_BRIEF_. Transcribe, verbatim, every line from the start of the entries through the line that contains "left front paw: (676, 617)"; include both boundary lines and omit all others.

(Data records)
::::::::
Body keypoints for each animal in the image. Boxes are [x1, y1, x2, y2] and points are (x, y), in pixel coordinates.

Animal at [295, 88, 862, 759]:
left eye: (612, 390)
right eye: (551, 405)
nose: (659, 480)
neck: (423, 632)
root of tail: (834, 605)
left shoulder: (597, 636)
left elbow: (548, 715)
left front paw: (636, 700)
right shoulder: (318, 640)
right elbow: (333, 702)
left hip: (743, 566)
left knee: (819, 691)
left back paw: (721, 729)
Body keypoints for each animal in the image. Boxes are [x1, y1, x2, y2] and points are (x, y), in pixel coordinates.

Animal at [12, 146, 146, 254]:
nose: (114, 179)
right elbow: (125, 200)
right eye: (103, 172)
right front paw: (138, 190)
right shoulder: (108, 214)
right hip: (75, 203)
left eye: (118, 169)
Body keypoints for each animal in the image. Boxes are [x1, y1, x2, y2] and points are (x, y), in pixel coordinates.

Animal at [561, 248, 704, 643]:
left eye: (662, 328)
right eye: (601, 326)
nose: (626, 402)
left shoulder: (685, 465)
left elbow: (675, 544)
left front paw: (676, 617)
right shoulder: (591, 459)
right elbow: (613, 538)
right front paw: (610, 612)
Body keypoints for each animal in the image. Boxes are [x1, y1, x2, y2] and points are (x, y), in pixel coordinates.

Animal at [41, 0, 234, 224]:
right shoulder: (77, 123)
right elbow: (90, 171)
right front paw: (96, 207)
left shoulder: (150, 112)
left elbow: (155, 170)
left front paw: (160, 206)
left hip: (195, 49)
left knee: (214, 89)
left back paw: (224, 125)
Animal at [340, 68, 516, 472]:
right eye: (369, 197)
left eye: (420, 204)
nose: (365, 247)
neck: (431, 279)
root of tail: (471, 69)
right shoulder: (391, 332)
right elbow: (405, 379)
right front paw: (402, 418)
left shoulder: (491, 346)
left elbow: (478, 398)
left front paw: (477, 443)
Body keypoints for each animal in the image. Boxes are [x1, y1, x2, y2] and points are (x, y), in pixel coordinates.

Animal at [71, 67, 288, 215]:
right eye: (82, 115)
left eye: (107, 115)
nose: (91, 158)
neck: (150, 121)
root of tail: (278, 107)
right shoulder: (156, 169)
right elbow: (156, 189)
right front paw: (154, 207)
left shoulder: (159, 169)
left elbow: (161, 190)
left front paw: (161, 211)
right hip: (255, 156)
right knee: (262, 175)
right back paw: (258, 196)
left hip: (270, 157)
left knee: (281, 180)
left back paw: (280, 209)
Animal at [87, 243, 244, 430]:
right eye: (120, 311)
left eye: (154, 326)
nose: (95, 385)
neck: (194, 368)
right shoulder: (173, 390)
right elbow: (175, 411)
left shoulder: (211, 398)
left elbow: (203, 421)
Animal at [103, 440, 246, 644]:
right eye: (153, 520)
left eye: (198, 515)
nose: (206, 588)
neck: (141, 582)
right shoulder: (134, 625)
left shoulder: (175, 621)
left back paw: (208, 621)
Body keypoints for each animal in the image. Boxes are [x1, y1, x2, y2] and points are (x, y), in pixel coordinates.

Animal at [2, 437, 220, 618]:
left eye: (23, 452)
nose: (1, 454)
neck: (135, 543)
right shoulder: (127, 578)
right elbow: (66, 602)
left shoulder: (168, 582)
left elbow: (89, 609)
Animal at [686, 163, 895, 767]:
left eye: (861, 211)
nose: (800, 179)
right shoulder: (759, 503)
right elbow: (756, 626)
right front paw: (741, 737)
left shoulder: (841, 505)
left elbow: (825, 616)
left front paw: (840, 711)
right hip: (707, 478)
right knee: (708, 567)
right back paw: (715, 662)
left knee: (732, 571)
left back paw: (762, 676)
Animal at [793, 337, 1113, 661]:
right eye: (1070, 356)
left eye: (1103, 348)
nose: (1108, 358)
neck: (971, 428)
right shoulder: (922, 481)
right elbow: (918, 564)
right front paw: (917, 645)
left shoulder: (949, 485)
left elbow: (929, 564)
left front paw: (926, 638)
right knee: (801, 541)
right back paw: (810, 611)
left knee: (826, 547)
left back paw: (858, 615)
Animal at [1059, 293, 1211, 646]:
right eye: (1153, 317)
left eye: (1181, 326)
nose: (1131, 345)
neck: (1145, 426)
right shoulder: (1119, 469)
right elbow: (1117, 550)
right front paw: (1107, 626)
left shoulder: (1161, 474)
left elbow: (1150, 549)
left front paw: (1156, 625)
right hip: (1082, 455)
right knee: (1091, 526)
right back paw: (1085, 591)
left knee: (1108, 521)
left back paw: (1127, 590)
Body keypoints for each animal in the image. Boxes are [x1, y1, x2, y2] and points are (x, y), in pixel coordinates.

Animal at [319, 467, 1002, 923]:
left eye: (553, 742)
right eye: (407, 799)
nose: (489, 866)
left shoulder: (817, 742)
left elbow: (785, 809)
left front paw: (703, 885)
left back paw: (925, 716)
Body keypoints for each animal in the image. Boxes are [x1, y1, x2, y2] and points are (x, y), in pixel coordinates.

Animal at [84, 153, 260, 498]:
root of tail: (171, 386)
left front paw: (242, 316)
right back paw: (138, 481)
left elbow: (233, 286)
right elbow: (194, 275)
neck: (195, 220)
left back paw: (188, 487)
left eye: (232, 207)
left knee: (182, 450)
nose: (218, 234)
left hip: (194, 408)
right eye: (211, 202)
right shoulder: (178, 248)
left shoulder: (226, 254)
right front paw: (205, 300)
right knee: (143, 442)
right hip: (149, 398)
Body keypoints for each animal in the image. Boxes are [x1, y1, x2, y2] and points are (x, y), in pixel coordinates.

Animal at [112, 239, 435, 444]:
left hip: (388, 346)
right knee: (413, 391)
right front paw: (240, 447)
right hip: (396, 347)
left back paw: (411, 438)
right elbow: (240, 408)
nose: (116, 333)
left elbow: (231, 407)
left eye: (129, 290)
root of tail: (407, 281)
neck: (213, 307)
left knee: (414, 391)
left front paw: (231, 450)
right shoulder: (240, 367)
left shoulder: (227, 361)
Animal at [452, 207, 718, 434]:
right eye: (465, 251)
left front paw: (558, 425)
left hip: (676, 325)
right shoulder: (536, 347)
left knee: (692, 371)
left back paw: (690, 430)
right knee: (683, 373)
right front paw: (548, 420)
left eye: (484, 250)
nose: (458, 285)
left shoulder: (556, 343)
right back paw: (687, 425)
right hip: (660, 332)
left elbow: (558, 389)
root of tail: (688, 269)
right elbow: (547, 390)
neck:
::::::::
_OUTPUT_.
Body keypoints for each animal in the image. Boxes are [x1, y1, x2, y2] and points are (x, y), in pixel coordinates.

Animal at [295, 88, 862, 759]:
left eye: (612, 390)
right eye: (551, 405)
nose: (659, 480)
neck: (423, 632)
root of tail: (834, 605)
left shoulder: (597, 636)
left elbow: (548, 715)
left front paw: (636, 700)
right shoulder: (318, 640)
right elbow: (333, 702)
left hip: (743, 566)
left knee: (819, 691)
left back paw: (721, 729)
Body keypoints for each animal in the image. Boxes are [x1, y1, x2, y2] and points are (x, y), in pixel coordinates.

Animal at [12, 146, 146, 254]:
nose: (114, 179)
right elbow: (125, 200)
right eye: (103, 172)
right front paw: (138, 190)
right shoulder: (108, 214)
right hip: (75, 203)
left eye: (118, 169)
Body keypoints for each animal in the image. Boxes are [x1, y1, x2, y2] and points are (x, y), in pixel coordinates.

Animal at [561, 248, 704, 643]:
left eye: (662, 328)
right eye: (601, 326)
nose: (626, 402)
left shoulder: (685, 465)
left elbow: (675, 544)
left front paw: (676, 617)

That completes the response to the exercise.